Note: There are more and more. In fact, we can use. {10} to achieve the same effect.

These simple scripts let us know the most frequently occurring words and characters in English.

Now it is over. Next time, I will talk about another interesting topic here. You should like to read it. Don't forget to give us your valuable comments.

This article permanently updates the link address:

Contact Us

The content source of this page is from Internet, which doesn't represent Alibaba Cloud's opinion; products and services mentioned on that page don't have any relationship with Alibaba Cloud. If the content of the page makes you feel confusing, please write us an email, we will handle the problem within 5 days after receiving your email.

If you find any instances of plagiarism from the community, please send an email to: info-contact@alibabacloud.com and provide relevant evidence. A staff member will contact you within 5 working days.

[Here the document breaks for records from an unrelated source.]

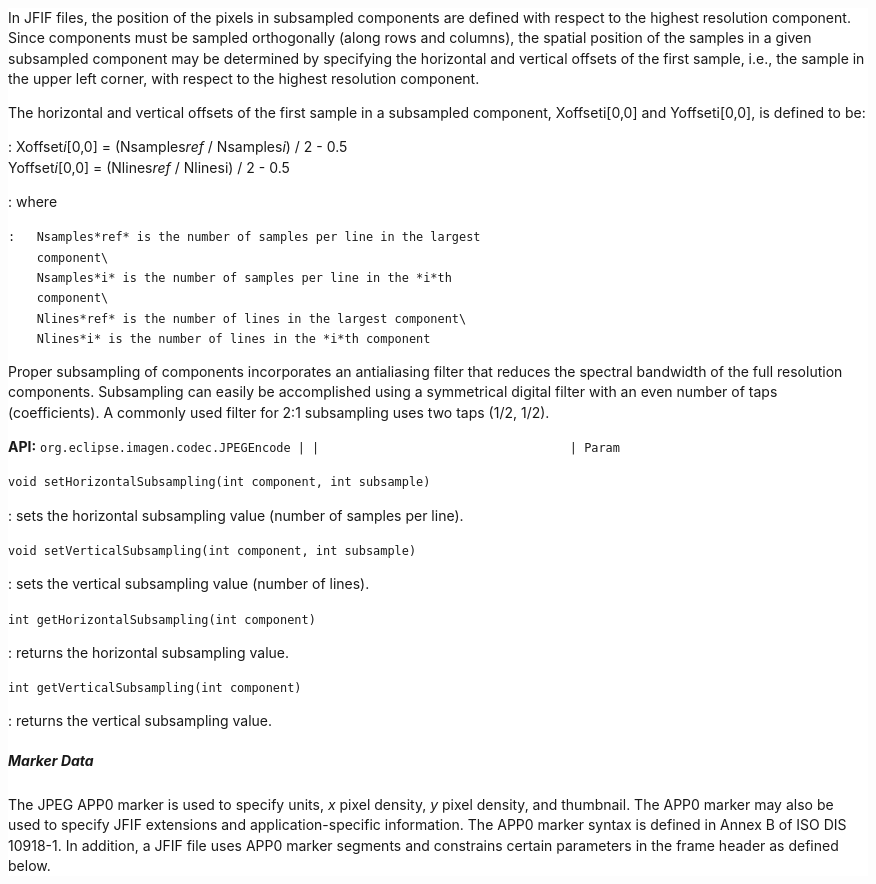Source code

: In JFIF files, the position of the pixels in subsampled components are
defined with respect to the highest resolution component. Since
components must be sampled orthogonally (along rows and columns), the
spatial position of the samples in a given subsampled component may be
determined by specifying the horizontal and vertical offsets of the
first sample, i.e., the sample in the upper left corner, with respect
to the highest resolution component.

The horizontal and vertical offsets of the first sample in a
subsampled component, Xoffseti\[0,0\] and Yoffseti\[0,0\], is defined
to be:

:   Xoffset*i*\[0,0\] = (Nsamples*ref* / Nsamples*i*) / 2 - 0.5\
    Yoffset*i*\[0,0\] = (Nlines*ref* / Nlinesi) / 2 - 0.5
    
:   where

    :   Nsamples*ref* is the number of samples per line in the largest
        component\
        Nsamples*i* is the number of samples per line in the *i*th
        component\
        Nlines*ref* is the number of lines in the largest component\
        Nlines*i* is the number of lines in the *i*th component

Proper subsampling of components incorporates an antialiasing filter
that reduces the spectral bandwidth of the full resolution components.
Subsampling can easily be accomplished using a symmetrical digital
filter with an even number of taps (coefficients). A commonly used
filter for 2:1 subsampling uses two taps (1/2, 1/2).

**API:** `org.eclipse.imagen.codec.JPEGEncode |
|                                   | Param`

    void setHorizontalSubsampling(int component, int subsample)

:   sets the horizontal subsampling value (number of samples per
    line).


    void setVerticalSubsampling(int component, int subsample)

:   sets the vertical subsampling value (number of lines).


    int getHorizontalSubsampling(int component)

:   returns the horizontal subsampling value.


    int getVerticalSubsampling(int component)

:   returns the vertical subsampling value.


##### Marker Data

The JPEG APP0 marker is used to specify units, *x* pixel density, *y*
pixel density, and thumbnail. The APP0 marker may also be used to
specify JFIF extensions and application-specific information. The APP0
marker syntax is defined in Annex B of ISO DIS 10918-1. In addition, a
JFIF file uses APP0 marker segments and constrains certain parameters
in the frame header as defined below.
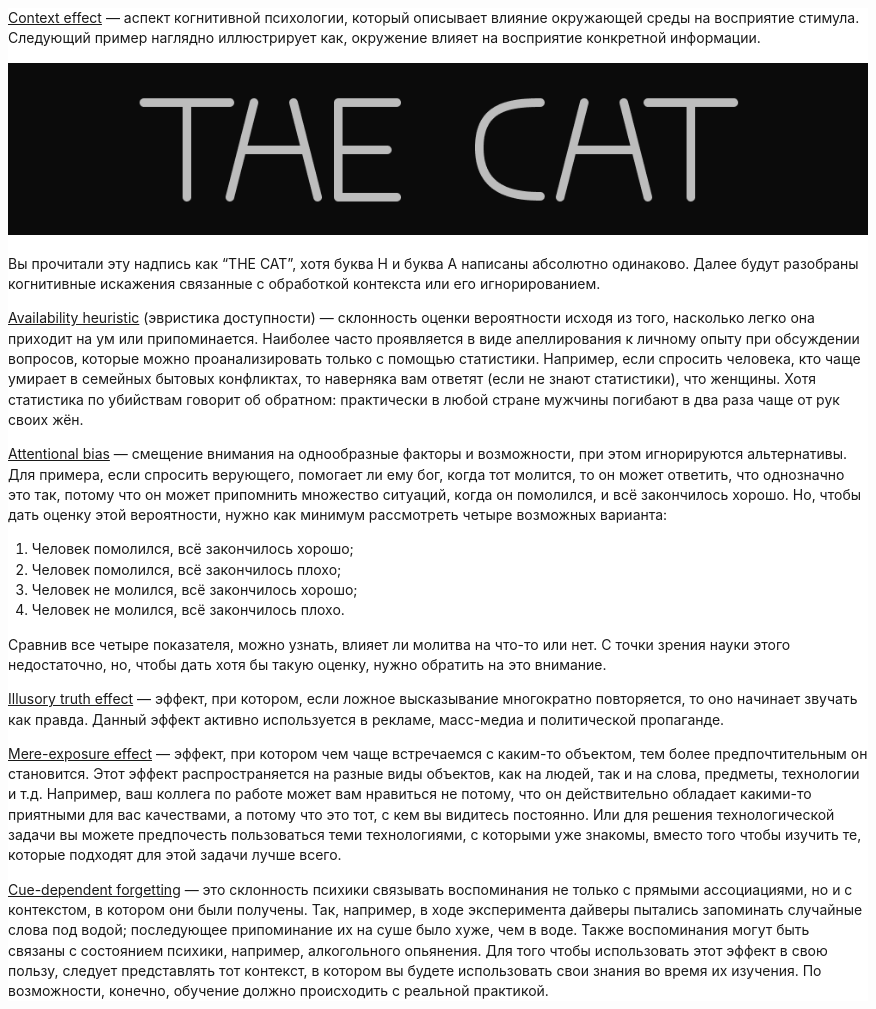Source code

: [Context effect](https://en.wikipedia.org/wiki/Context_effect) — аспект когнитивной психологии, который описывает влияние окружающей среды на восприятие стимула. Следующий пример наглядно иллюстрирует как, окружение влияет на восприятие конкретной информации.

<p style="text-indent: 0;"><img width="100%" src="/img/context-01.png" /></p>

Вы прочитали эту надпись как “THE CAT”, хотя буква H и буква A написаны абсолютно одинаково. Далее будут разобраны когнитивные искажения связанные с обработкой контекста или его игнорированием.

[Availability heuristic](https://en.wikipedia.org/wiki/Availability_heuristic) (эвристика доступности) — склонность оценки вероятности исходя из того, насколько легко она приходит на ум или припоминается. Наиболее часто проявляется в виде апеллирования к личному опыту при обсуждении вопросов, которые можно проанализировать только с помощью статистики. Например, если спросить человека, кто чаще умирает в семейных бытовых конфликтах, то наверняка вам ответят (если не знают статистики), что женщины. Хотя статистика по убийствам говорит об обратном: практически в любой стране мужчины погибают в два раза чаще от рук своих жён.

[Attentional bias](https://en.wikipedia.org/wiki/Attentional_bias) — смещение внимания на однообразные факторы и возможности, при этом игнорируются альтернативы. Для примера, если спросить верующего, помогает ли ему бог, когда тот молится, то он может ответить, что однозначно это так, потому что он может припомнить множество ситуаций, когда он помолился, и всё закончилось хорошо. Но, чтобы дать оценку этой вероятности, нужно как минимум рассмотреть четыре возможных варианта:

1. Человек помолился, всё закончилось хорошо;
1. Человек помолился, всё закончилось плохо;
1. Человек не молился, всё закончилось хорошо;
1. Человек не молился, всё закончилось плохо.

Сравнив все четыре показателя, можно узнать, влияет ли молитва на что-то или нет. С точки зрения науки этого недостаточно, но, чтобы дать хотя бы такую оценку, нужно обратить на это внимание.

[Illusory truth effect](https://en.wikipedia.org/wiki/Illusory_truth_effect) — эффект, при котором, если ложное высказывание многократно повторяется, то оно начинает звучать как правда. Данный эффект активно используется в рекламе, масс-медиа и политической пропаганде.

[Mere-exposure effect](https://en.wikipedia.org/wiki/Mere-exposure_effect) — эффект, при котором чем чаще встречаемся с каким-то объектом, тем более предпочтительным он становится. Этот эффект распространяется на разные виды объектов, как на людей, так и на слова, предметы, технологии и т.д. Например, ваш коллега по работе может вам нравиться не потому, что он действительно обладает какими-то приятными для вас качествами, а потому что это тот, с кем вы видитесь постоянно. Или для решения технологической задачи вы можете предпочесть пользоваться теми технологиями, с которыми уже знакомы, вместо того чтобы изучить те, которые подходят для этой задачи лучше всего.

[Cue-dependent forgetting](https://en.wikipedia.org/wiki/Cue-dependent_forgetting) — это склонность психики связывать воспоминания не только с прямыми ассоциациями, но и с контекстом, в котором они были получены. Так, например, в ходе эксперимента дайверы пытались запоминать случайные слова под водой; последующее припоминание их на суше было хуже, чем в воде. Также воспоминания могут быть связаны с состоянием психики, например, алкогольного опьянения. Для того чтобы использовать этот эффект в свою пользу, следует представлять тот контекст, в котором вы будете использовать свои знания во время их изучения. По возможности, конечно, обучение должно происходить с реальной практикой.

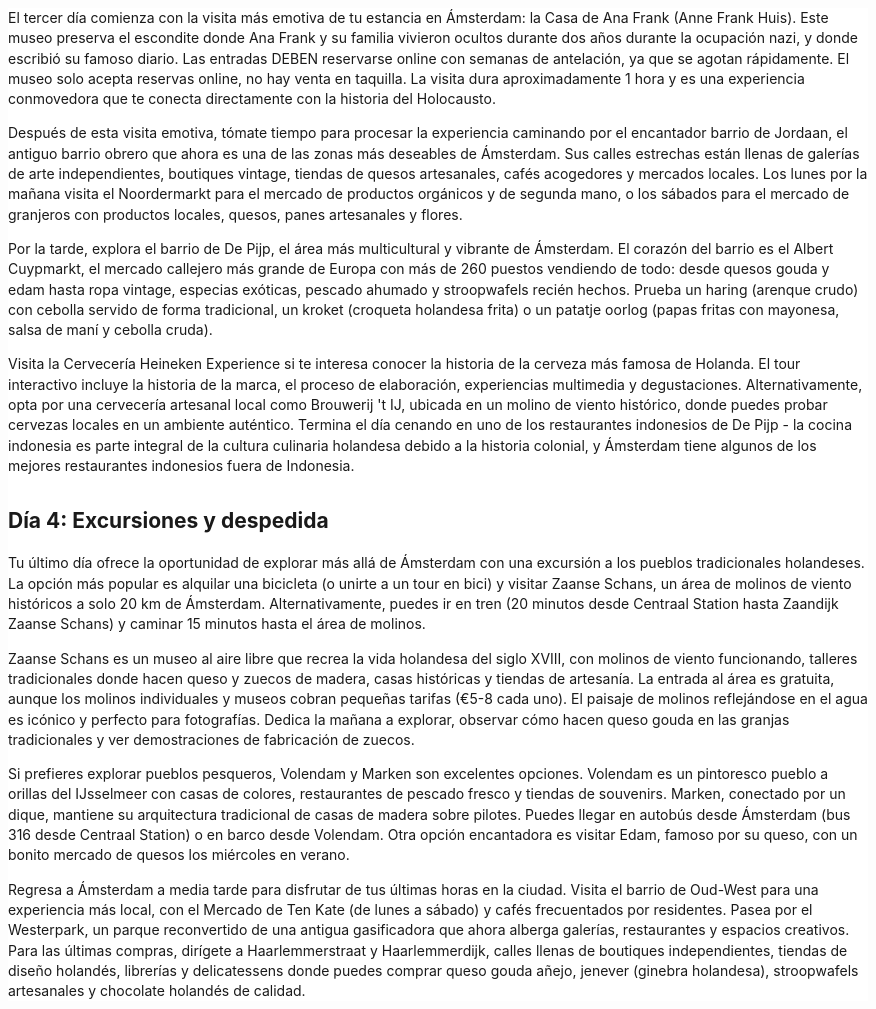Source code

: El tercer día comienza con la visita más emotiva de tu estancia en Ámsterdam: la Casa de Ana Frank (Anne Frank Huis). Este museo preserva el escondite donde Ana Frank y su familia vivieron ocultos durante dos años durante la ocupación nazi, y donde escribió su famoso diario. Las entradas DEBEN reservarse online con semanas de antelación, ya que se agotan rápidamente. El museo solo acepta reservas online, no hay venta en taquilla. La visita dura aproximadamente 1 hora y es una experiencia conmovedora que te conecta directamente con la historia del Holocausto.

Después de esta visita emotiva, tómate tiempo para procesar la experiencia caminando por el encantador barrio de Jordaan, el antiguo barrio obrero que ahora es una de las zonas más deseables de Ámsterdam. Sus calles estrechas están llenas de galerías de arte independientes, boutiques vintage, tiendas de quesos artesanales, cafés acogedores y mercados locales. Los lunes por la mañana visita el Noordermarkt para el mercado de productos orgánicos y de segunda mano, o los sábados para el mercado de granjeros con productos locales, quesos, panes artesanales y flores.

Por la tarde, explora el barrio de De Pijp, el área más multicultural y vibrante de Ámsterdam. El corazón del barrio es el Albert Cuypmarkt, el mercado callejero más grande de Europa con más de 260 puestos vendiendo de todo: desde quesos gouda y edam hasta ropa vintage, especias exóticas, pescado ahumado y stroopwafels recién hechos. Prueba un haring (arenque crudo) con cebolla servido de forma tradicional, un kroket (croqueta holandesa frita) o un patatje oorlog (papas fritas con mayonesa, salsa de maní y cebolla cruda).

Visita la Cervecería Heineken Experience si te interesa conocer la historia de la cerveza más famosa de Holanda. El tour interactivo incluye la historia de la marca, el proceso de elaboración, experiencias multimedia y degustaciones. Alternativamente, opta por una cervecería artesanal local como Brouwerij 't IJ, ubicada en un molino de viento histórico, donde puedes probar cervezas locales en un ambiente auténtico. Termina el día cenando en uno de los restaurantes indonesios de De Pijp - la cocina indonesia es parte integral de la cultura culinaria holandesa debido a la historia colonial, y Ámsterdam tiene algunos de los mejores restaurantes indonesios fuera de Indonesia.

## Día 4: Excursiones y despedida

Tu último día ofrece la oportunidad de explorar más allá de Ámsterdam con una excursión a los pueblos tradicionales holandeses. La opción más popular es alquilar una bicicleta (o unirte a un tour en bici) y visitar Zaanse Schans, un área de molinos de viento históricos a solo 20 km de Ámsterdam. Alternativamente, puedes ir en tren (20 minutos desde Centraal Station hasta Zaandijk Zaanse Schans) y caminar 15 minutos hasta el área de molinos.

Zaanse Schans es un museo al aire libre que recrea la vida holandesa del siglo XVIII, con molinos de viento funcionando, talleres tradicionales donde hacen queso y zuecos de madera, casas históricas y tiendas de artesanía. La entrada al área es gratuita, aunque los molinos individuales y museos cobran pequeñas tarifas (€5-8 cada uno). El paisaje de molinos reflejándose en el agua es icónico y perfecto para fotografías. Dedica la mañana a explorar, observar cómo hacen queso gouda en las granjas tradicionales y ver demostraciones de fabricación de zuecos.

Si prefieres explorar pueblos pesqueros, Volendam y Marken son excelentes opciones. Volendam es un pintoresco pueblo a orillas del IJsselmeer con casas de colores, restaurantes de pescado fresco y tiendas de souvenirs. Marken, conectado por un dique, mantiene su arquitectura tradicional de casas de madera sobre pilotes. Puedes llegar en autobús desde Ámsterdam (bus 316 desde Centraal Station) o en barco desde Volendam. Otra opción encantadora es visitar Edam, famoso por su queso, con un bonito mercado de quesos los miércoles en verano.

Regresa a Ámsterdam a media tarde para disfrutar de tus últimas horas en la ciudad. Visita el barrio de Oud-West para una experiencia más local, con el Mercado de Ten Kate (de lunes a sábado) y cafés frecuentados por residentes. Pasea por el Westerpark, un parque reconvertido de una antigua gasificadora que ahora alberga galerías, restaurantes y espacios creativos. Para las últimas compras, dirígete a Haarlemmerstraat y Haarlemmerdijk, calles llenas de boutiques independientes, tiendas de diseño holandés, librerías y delicatessens donde puedes comprar queso gouda añejo, jenever (ginebra holandesa), stroopwafels artesanales y chocolate holandés de calidad.
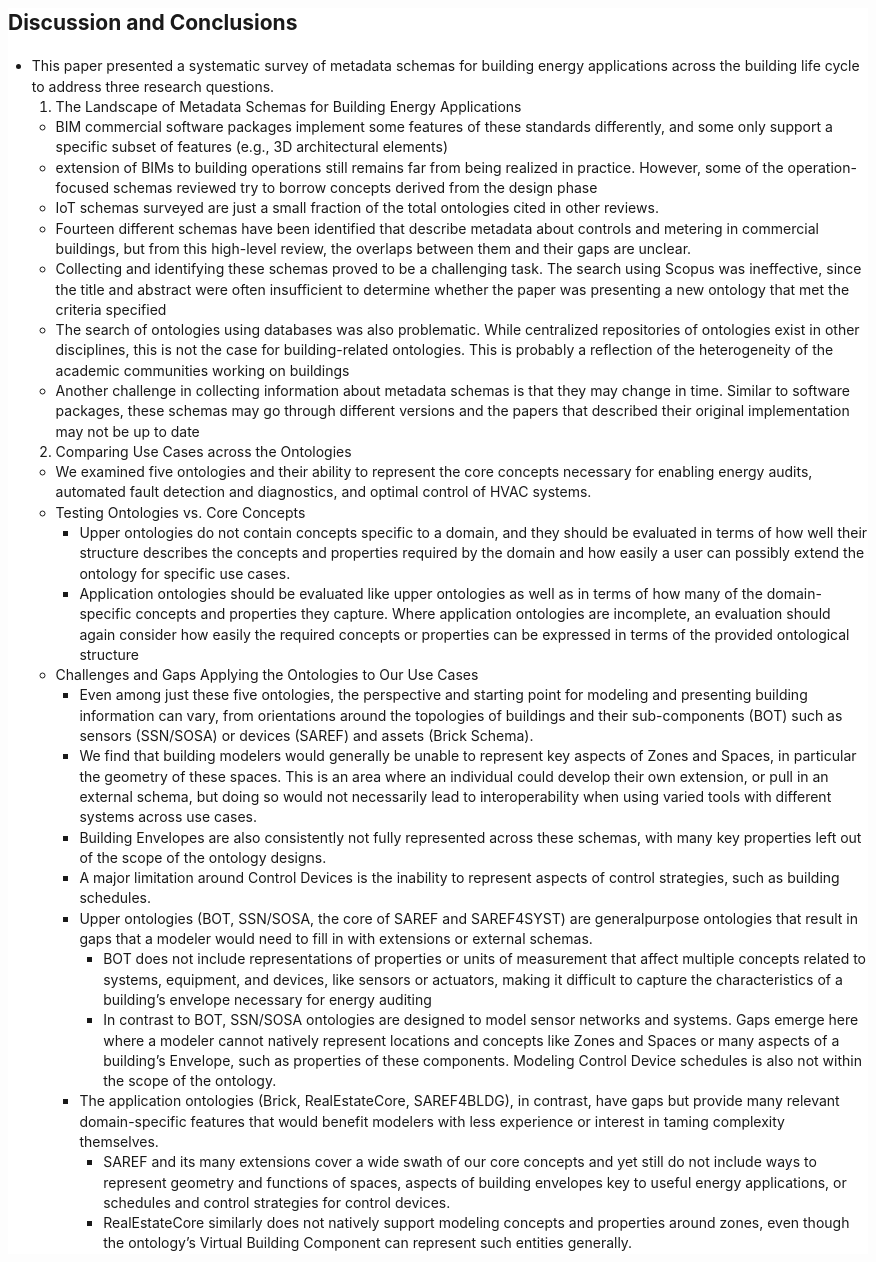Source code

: ## Discussion and Conclusions
- This paper presented a systematic survey of metadata schemas for building energy applications across the building life cycle to address three research questions.
  1. The Landscape of Metadata Schemas for Building Energy Applications
    - BIM commercial software packages implement some features of these standards differently, and some only support a specific subset of features (e.g., 3D architectural elements)
    - extension of BIMs to building operations still remains far from being realized in practice. However, some of the operation-focused schemas reviewed try to borrow concepts derived from the design phase
    - IoT schemas surveyed are just a small fraction of the total ontologies cited in other reviews.
    - Fourteen different schemas have been identified that describe metadata about controls and metering in commercial buildings, but from this high-level review, the overlaps between them and their gaps are unclear.
    - Collecting and identifying these schemas proved to be a challenging task. The search using Scopus was ineffective, since the title and abstract were often insufficient to determine whether the paper was presenting a new ontology that met the criteria specified
    - The search of ontologies using databases was also problematic. While centralized repositories of ontologies exist in other disciplines, this is not the case for building-related ontologies. This is probably a reflection of the heterogeneity of the academic communities working on buildings
    - Another challenge in collecting information about metadata schemas is that they may change in time. Similar to software packages, these schemas may go through different versions and the papers that described their original implementation may not be up to date
  2. Comparing Use Cases across the Ontologies
    - We examined five ontologies and their ability to represent the core concepts necessary for enabling energy audits, automated fault detection and diagnostics, and optimal control of HVAC systems.
    - Testing Ontologies vs. Core Concepts
      - Upper ontologies do not contain concepts specific to a domain, and they should be evaluated in terms of how well their structure describes the concepts and properties required by the domain and how easily a user can possibly extend the ontology for specific use cases.
      - Application ontologies should be evaluated like upper ontologies as well as in terms of how many of the domain-specific concepts and properties they capture. Where application ontologies are incomplete, an evaluation should again consider how easily the required concepts or properties can be expressed in terms of the provided ontological structure
    - Challenges and Gaps Applying the Ontologies to Our Use Cases
      - Even among just these five ontologies, the perspective and starting point for modeling and presenting building information can vary, from orientations around the topologies of buildings and their sub-components (BOT) such as sensors (SSN/SOSA) or devices (SAREF) and assets (Brick Schema).
      - We find that building modelers would generally be unable to represent key aspects of Zones and Spaces, in particular the geometry of these spaces. This is an area where an individual could develop their own extension, or pull in an external schema, but doing so would not necessarily lead to interoperability when using varied tools with different systems across use cases.
      - Building Envelopes are also consistently not fully represented across these schemas, with many key properties left out of the scope of the ontology designs.
      - A major limitation around Control Devices is the inability to represent aspects of control strategies, such as building schedules.
      - Upper ontologies (BOT, SSN/SOSA, the core of SAREF and SAREF4SYST) are generalpurpose ontologies that result in gaps that a modeler would need to fill in with extensions or external schemas.
        - BOT does not include representations of properties or units of measurement that affect multiple concepts related to systems, equipment, and devices, like sensors or actuators, making it difficult to capture the characteristics of a building’s envelope necessary for energy auditing
        - In contrast to BOT, SSN/SOSA ontologies are designed to model sensor networks and systems. Gaps emerge here where a modeler cannot natively represent locations and concepts like Zones and Spaces or many aspects of a building’s Envelope, such as properties of these components. Modeling Control Device schedules is also not within the scope of the ontology.
      - The application ontologies (Brick, RealEstateCore, SAREF4BLDG), in contrast, have gaps but provide many relevant domain-specific features that would benefit modelers with less experience or interest in taming complexity themselves.
        - SAREF and its many extensions cover a wide swath of our core concepts and yet still do not include ways to represent geometry and functions of spaces, aspects of building envelopes key to useful energy applications, or schedules and control strategies for control devices.
        - RealEstateCore similarly does not natively support modeling concepts and properties around zones, even though the ontology’s Virtual Building Component can represent such entities generally.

A Free Trial That Lets You Build Big!

Start building with 50+ products and up to 12 months usage for Elastic Compute Service

  • Sales Support

    1 on 1 presale consultation

  • After-Sales Support

    24/7 Technical Support 6 Free Tickets per Quarter Faster Response

  • Alibaba Cloud offers highly flexible support services tailored to meet your exact needs.